In terms of the cast, the Expendables themselves walk through it all without pausing to act, while newcomers Ford, Banderas and Grammer – we’ll leave Lutz et al. as they’re not allowed to contribute very much – do their best to inject some energy into the proceedings, though Ford’s grumpy turn serves only to reinforce every off screen curmudgeon story you’ve ever heard about the man. Only Banderas seems to have gauged the mediocrity of the situation and decided to ignore it all; Galgo is the only character you can even remotely warm to (and he’s essentially a big motor mouth).
In the director’s chair, Hughes – who’s been tapped for the upcoming remake of The Raid (2011) (as if we need it) – shows a grasp of how to assemble an impressive action sequence but doesn’t bring anything new to the equation, instead falling back on tried and tested shots, camera angles and set ups. Of the various showdowns at Stonebanks’ hideout, a two-hander featuring Banderas and Rousey taking on all-comers is more effective than most, and the eventual brawl between Barney and Stonebanks is a severe let-down, less of a brawl and more of a slightly “harder” version of patty-cake.
With The Expendables 4 already rumoured to happen, there’s a sense that whatever box office returns this outing secures, the series is going to continue until Stallone says otherwise (he’s also prepping further Rambo and Rocky sequels). But unless he hands the writing reins over to somebody else, the law of diminishing returns may well dictate otherwise.
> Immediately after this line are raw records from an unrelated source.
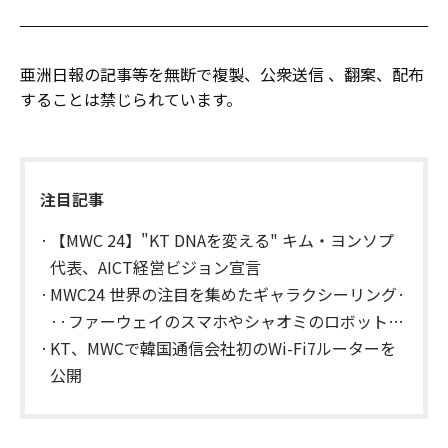
亜洲日報の記事等を無断で複製、公衆送信 、翻案、配布
することは禁じられています。
注目記事
【MWC 24】"KT DNAを変える" キム・ヨンソプ
代表、AICT経営ビジョン宣言
MWC24 世界の注目を集めたギャラクシーリング·
··ファーウェイのスマホやシャオミのロボット犬
にも関心
KT、MWCで韓国通信会社初のWi-Fi7ルーターを
公開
Rating: 4/10 – loud, dumb, unadventurous, and reworking a whole raft of already tired scenarios, The Expendables 3 proves that however much fun a bunch of actors are having on a movie, it doesn’t mean the audience will have the same experience watching it; short on ingenuity and with the now de rigueur extended action sequence to round things off, this is one movie that doesn’t know when to quit.